(Work instructions):
In the records below, find the line that contains "camera: 115 degrees left, 5 degrees up" and the line that contains "(280, 397) = (371, 221): alarm". Set down exactly those lines and every line between them, and nothing more.

(Dataset entries):
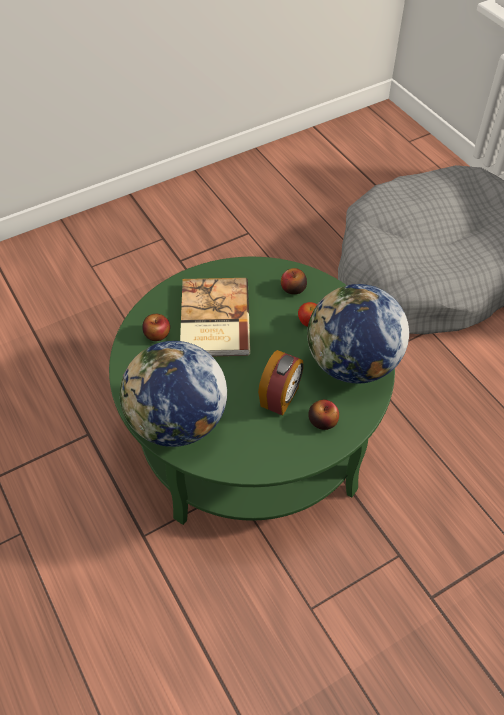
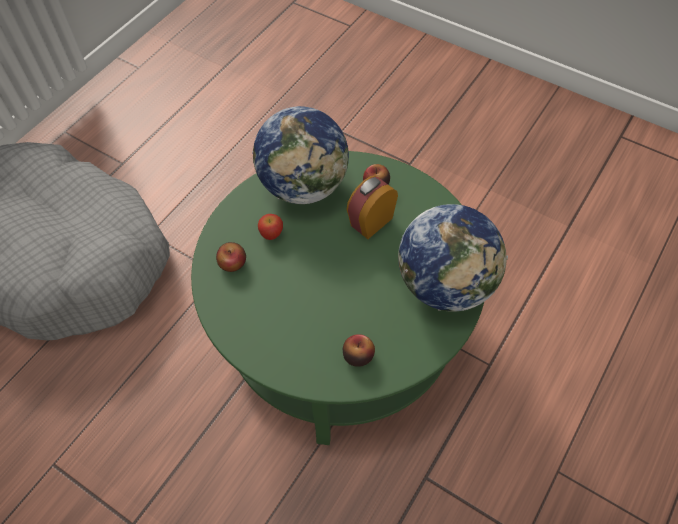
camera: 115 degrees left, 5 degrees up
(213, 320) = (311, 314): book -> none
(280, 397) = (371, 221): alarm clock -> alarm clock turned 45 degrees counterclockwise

* * *

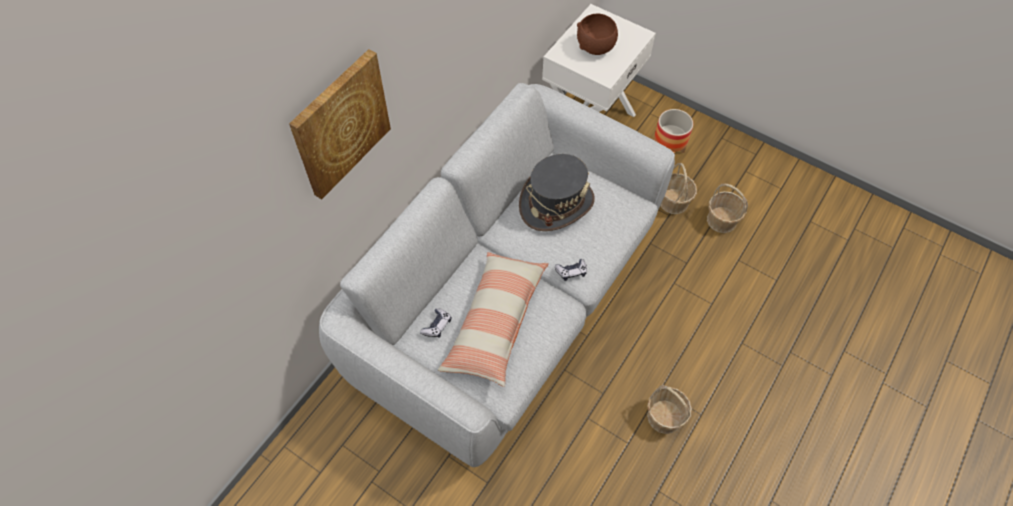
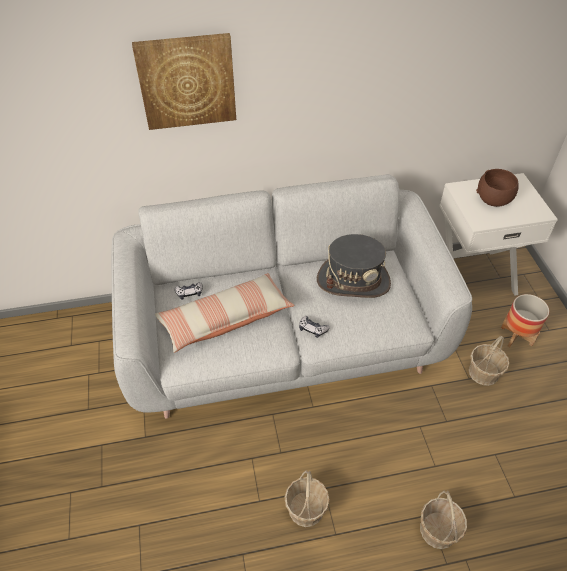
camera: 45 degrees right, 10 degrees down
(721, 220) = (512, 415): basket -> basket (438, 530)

(Reply to the task):
camera: 115 degrees left, 5 degrees up
(213, 320) = (311, 314): book -> none
(280, 397) = (371, 221): alarm clock -> alarm clock turned 45 degrees counterclockwise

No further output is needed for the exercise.